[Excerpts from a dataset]
BEGIN

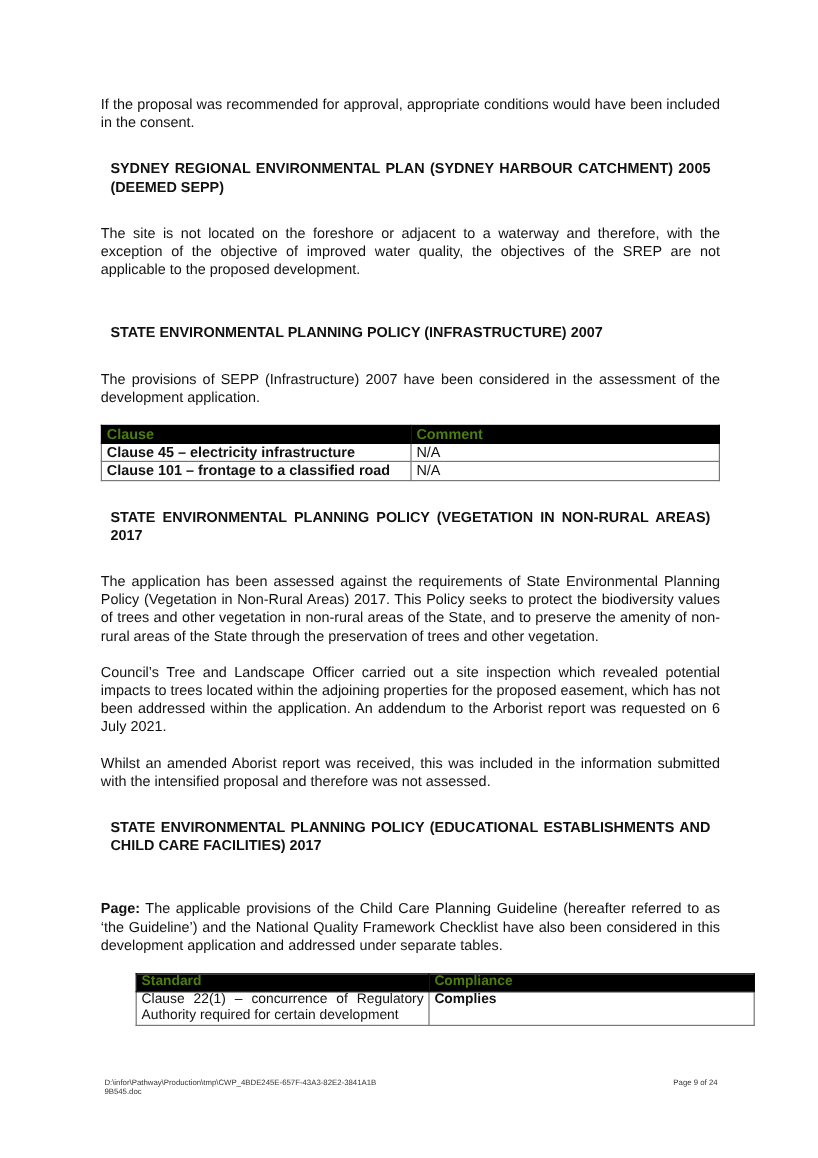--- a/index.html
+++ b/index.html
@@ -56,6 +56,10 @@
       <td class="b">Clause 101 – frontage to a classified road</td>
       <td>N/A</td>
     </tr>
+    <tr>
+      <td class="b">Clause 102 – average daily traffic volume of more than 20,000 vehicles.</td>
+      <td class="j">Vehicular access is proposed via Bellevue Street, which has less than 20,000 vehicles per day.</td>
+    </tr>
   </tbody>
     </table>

END

* **Exercise goal**:
If a line in the entries contains "than", copy it.

* **Output for this task**:
+      <td class="b">Clause 102 – average daily traffic volume of more than 20,000 vehicles.</td>
+      <td class="j">Vehicular access is proposed via Bellevue Street, which has less than 20,000 vehicles per day.</td>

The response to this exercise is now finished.